Inside Pitch Magazine, September/October 2020

Quick Pitch: Team Culture

A Tool You Cannot Compare

By Justin Brown
Justin BrownIt takes a disciplined coaching mind to refrain from comparison. Some elements of comparison of teams is assumed and necessary. Coaches are keenly aware of who’s waiting in the opposing bullpen, who’s arriving on campus in the fall in the next wave of commitments for the conference rival.

A coaching staff will be on the job hunt eventually, if they are not able to scout and prepare for what the opposition has. All coaches know scouting and preparation are critical. Coaches must always be aware of the tools and talent of the opposition. But there is one element to a championship team that you can’t compare. One element that is a waste of precious time and energy to focus on in someone else’s dugout instead of your own.

The element is the creation of a high performing team culture.

Ask any championship coach the key elements to their teams’ success and you won’t have to wait long to hear them emphasize the power of their team culture to win games and find competitive success. They will speak of talented players, maybe a story or two of a complete game shutout on the mound. But they will without question mention their team culture.

We can look in the other dugout and recognize the other team may have more talented players. We can compare and see they may have a deeper bullpen. We can compare and recognize they may have a more potent middle of the order. But we cannot compare culture. It would be futile for a coach to compare the culture in the other dugout with the culture in their own dugout.

Three reasons why a coach should refrain from comparing culture:

1) Your Team Culture is Built Inside-Out

Culture is never built with an outside-in perspective. A high performing culture is always built from the inside out. Through carefully crafted standards and meticulously selecting individuals. A team can be inspired by elements they recognize in another team. The standards and behaviors. The leadership on display. But culture is cultivated with the personnel you have – in the moment. Like a loving family, culture is procured in the privacy of the home – behind closed doors. In the locker room, culture is a shared belief, passed organically, person to person. Outside comparison just complicates the process. Other teams do not have who you have. A high performing culture is concerned with only those who are within the boundaries.

2) Your Team Culture Must Honor the Process
In the case of cultivating and creating a high performing culture, it takes time. Similar to the agriculture world it takes careful tending to the process. If Coach A is in year three of a program rebuild and constantly comparing the culture of their team with Coach B who has been at the program for twenty-five years, all that will abound is frustration and discouragement. For no reason at all. If the process is correct, the product will eventually come. It’s a bit irrelevant how much further another team is on the journey. There is no shortcut in the process. The process cannot be outsourced or bought. Each step on the journey must be completed with passion and enthusiasm. Honor the process and start small.
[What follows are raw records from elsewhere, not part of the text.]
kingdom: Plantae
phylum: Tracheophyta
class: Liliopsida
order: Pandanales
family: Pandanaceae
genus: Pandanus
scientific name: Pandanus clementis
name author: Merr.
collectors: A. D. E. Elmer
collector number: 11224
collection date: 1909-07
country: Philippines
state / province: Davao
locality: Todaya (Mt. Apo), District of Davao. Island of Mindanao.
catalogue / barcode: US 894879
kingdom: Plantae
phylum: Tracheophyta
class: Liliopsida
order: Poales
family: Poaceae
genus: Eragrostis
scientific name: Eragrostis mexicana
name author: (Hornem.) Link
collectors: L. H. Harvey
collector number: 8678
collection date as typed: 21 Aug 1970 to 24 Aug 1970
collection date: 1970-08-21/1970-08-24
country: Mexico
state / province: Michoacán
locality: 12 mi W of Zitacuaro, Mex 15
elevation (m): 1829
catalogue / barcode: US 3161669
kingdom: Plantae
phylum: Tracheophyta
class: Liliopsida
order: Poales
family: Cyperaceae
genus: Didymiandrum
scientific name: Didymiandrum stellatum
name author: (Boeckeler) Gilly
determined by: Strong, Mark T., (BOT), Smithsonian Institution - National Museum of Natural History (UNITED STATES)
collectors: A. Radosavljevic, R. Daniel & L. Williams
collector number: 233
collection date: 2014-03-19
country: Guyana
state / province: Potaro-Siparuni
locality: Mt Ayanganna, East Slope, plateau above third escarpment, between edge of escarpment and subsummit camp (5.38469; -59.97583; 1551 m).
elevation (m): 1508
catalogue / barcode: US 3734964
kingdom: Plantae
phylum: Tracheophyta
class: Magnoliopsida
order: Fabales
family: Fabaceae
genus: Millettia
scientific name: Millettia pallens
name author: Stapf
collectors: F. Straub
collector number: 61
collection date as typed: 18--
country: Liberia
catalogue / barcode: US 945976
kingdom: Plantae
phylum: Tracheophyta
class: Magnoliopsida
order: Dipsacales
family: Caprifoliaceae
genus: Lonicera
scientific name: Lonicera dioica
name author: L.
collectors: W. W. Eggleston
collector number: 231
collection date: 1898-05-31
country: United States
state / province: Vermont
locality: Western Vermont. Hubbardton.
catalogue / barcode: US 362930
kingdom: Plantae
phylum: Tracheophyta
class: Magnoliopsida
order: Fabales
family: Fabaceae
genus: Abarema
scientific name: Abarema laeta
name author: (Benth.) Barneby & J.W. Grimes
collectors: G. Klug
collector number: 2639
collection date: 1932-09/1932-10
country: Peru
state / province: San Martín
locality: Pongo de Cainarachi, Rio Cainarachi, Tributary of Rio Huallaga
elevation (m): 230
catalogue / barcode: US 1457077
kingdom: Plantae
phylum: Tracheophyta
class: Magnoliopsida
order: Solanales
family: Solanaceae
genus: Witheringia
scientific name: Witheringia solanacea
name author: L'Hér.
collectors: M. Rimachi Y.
3) Your Team Culture Is Unique to Your Team
A team culture is always unique to the personalities and backgrounds of the members of the team. Your opponent may have a similar looking shortstop with an open stance at the plate. But they don’t have a player with the same experiences, maturity (or lack thereof), family background and personality traits. A coach must focus on leading the players they have. Your team culture is made up of who you have. The fundamentals of an elite culture will exist in two rival schools, but the players change, the resources change, the personalities change, the families change, the backgrounds and experiences change. It’s unique to who you have, and your culture is unique to your club.

There is little satisfaction in peeking over to the other dugout and wishing you could be leading the other club. The real satisfaction for a leader and coach is to commit to developing the culture in your own dugout and clubhouse. The satisfaction of a high performing team reaping the benefits of a carefully crafted culture is why we coach. It is worth the effort of staying away from comparing another team’s culture.